CW: Animal Death
I document through photo/geolocation and burn digital incense for roadkill–lives sacrificed for the current automotive-focused vision of human transit–encountered during routes driven in my car.
Inspiration:
Last summer to fall, I spent a lot of time driving long distances, and I was struck by the amount of roadkill I’d see. This strikes me every time I’m on the road because of several projects I’ve been working on these past two years around the consequences of the Anthropocene and the reconfigurations of our transit infrastructures for automobility.
Workflow
Equipment:
- Two GoPro cameras w/ recommended 64gb+, two GoPro mounts, two USB-C cables for charging
- Tracking Website: a webpage to track which locations you’ve burned digital incense for dead animals. I made this webpage because I realized I needed a faster way to mark geolocation (GPS logging apps didn’t allow left/right differentiation, voice commands were too slow) and to indicate whether to look left or right in the GoPro footage. Webpage also meant I could easily pull it up on my phone without additional setup.
- Blood, sweat, and tears?
Setup of the two roadside GoPro cameras mounted to the left and right sides of the car to film the road on both sides. The cameras are set to minimum 2.7K, 24fps; maximum 3K, 60fps.
My workflow is basically:
1) appropriately angling/starting both cameras before getting into the car
CONTENT WARNING FOR PHOTOS OF ANIMAL DEATH BELOW
Sample Images:
Test 1 (shot from inside of car, periodic photos–not frequent enough)
Memo: Especially after discussing with Nica, decided to move away from front-view shots since they’re so common/you don’t as good a capture.
Test 2 (shot from sides of car)
Memo: Honestly not bad and makes the cameras easier to access than putting them output, but I wanted to capture the road more directly/avoid reflection/stickers in the window, so I decided to put the cameras outside
Test 3: Outside
The final configuration I settled on. I did aim my camera down too low at one point and believe I missed some captures as a result. It was generally difficult to find a good combination of good angle + good breadth of capture. Some of these photos are quite gory, so click into the folder of some representative sample images below at your own caution.
Typology Machine Sample Images – Google Drive
2) using the incense burning webpage to document when/where I spotted/”burned incense” for roadkill
3) stopping the recording as soon as I end the route (and removing the cameras to place safely at home)
4) finding appropriate images by finding the corresponding time segment of the video. For now, I’ve also used Google My Maps to map out the routes and places along the routes where I’ve “burned digital incense” in this Roadkill Map. CW: Animal Death
Key principles:
A key principle driving this work is that I will only collect data for this project on trips that I already plan to make for other reasons; because by driving, I’m also contributing to roadkill (inevitably with, at minimum, insects–who were not included in this project due to time/scope). This both means that each route traveled is more personal and that I am led to drive in particular lanes and particular speeds/ways.
Design decisions:
My decision to add the element of “burning incense” for the roadkill I encountered arose out of three considerations:
1) acknowledging time limitations–algorithmic object detection simply takes too long on the quantity of data I have and I found the accuracy to be quite lacking
2) wanting a more personal relationship with the data; I always notice roadkill (also random dogs 🫰) when I drive and I wanted to preserve something of that encountering and the sense of mourning that drove this project through a manual/personal approach to sifting through the data. Further, when I was collecting data with the intention of sifting through algorithmically for roadkill, I found myself anxious to find roadkill–which completely started distorted how I wanted to view this project.

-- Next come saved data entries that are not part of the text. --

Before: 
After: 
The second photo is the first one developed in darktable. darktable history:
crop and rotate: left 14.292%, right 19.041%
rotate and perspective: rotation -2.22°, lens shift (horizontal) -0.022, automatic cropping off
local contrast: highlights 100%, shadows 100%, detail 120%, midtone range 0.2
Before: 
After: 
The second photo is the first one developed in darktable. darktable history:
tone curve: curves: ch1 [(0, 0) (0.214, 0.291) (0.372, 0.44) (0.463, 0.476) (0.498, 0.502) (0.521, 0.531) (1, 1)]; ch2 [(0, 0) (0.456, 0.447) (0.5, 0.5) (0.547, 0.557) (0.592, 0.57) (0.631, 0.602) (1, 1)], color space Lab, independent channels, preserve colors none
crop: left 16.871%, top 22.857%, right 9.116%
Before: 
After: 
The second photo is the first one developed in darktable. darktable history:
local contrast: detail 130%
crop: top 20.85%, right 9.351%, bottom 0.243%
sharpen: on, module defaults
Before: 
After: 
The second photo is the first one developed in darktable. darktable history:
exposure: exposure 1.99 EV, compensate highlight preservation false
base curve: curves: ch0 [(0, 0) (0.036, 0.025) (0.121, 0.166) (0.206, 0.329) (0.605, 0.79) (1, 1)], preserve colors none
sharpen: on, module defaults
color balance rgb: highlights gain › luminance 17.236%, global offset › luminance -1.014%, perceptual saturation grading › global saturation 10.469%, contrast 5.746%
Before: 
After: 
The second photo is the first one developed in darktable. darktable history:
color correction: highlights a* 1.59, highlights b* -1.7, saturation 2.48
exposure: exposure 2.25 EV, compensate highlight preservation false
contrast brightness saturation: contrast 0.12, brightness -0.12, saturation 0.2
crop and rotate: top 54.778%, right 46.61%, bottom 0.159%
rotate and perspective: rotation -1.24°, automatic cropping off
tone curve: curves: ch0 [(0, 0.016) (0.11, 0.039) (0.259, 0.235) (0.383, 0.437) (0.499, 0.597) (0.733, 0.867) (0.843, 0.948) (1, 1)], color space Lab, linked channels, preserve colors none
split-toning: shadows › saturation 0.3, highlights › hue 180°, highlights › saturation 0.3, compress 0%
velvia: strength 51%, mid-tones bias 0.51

3) due to both the limitations of detection models and my own visual detection (also in some ways it’s not the safest for me to be vigilantly scanning for roadkill all the time), I inevitably cannot see all roadkill (especially with some being no longer legible as animals due to being flattened/decayed). This means I cannot really hope to accurately portray the real “roadkill cost”—at best, I can give a floor amount. However, through the digital incense burning, I can accurately portray how many roadkill animals I burned “digital incense” for.
Future Work
In many ways, what I built for the Typology Machine project is only the beginning of what I see as a much more extensive future of data collection. Over time, I’d be curious about patterns emerging, and as I collect more data, I would be interested in constructing a specific training data set for roadkill. Further, I’d like to think about how to capture insects as well as part of future iterations (they would probably require a different method of capture than GoPro). I also think that for the sake of my specific project, it would be nice to have a scrolling window filming method–such that things are filmed in e.g. 5 second chunks and when the Left/Right button is pressed, the last 5 seconds prior to the button press are captured/saved, allowing for higher resolution and FPS without taking up an exorbitant amount of space. It would also be interesting to look through this data for other kinds of typologies–some ideas I had were crosses/shrines at the sides of the road, interesting road cracks, and images of my own car caught in reflections. I would also like to build out the design of the incense burning website more and create my own map interface for displaying the route/geolocation/photo data–which I didn’t have much time to do this time around.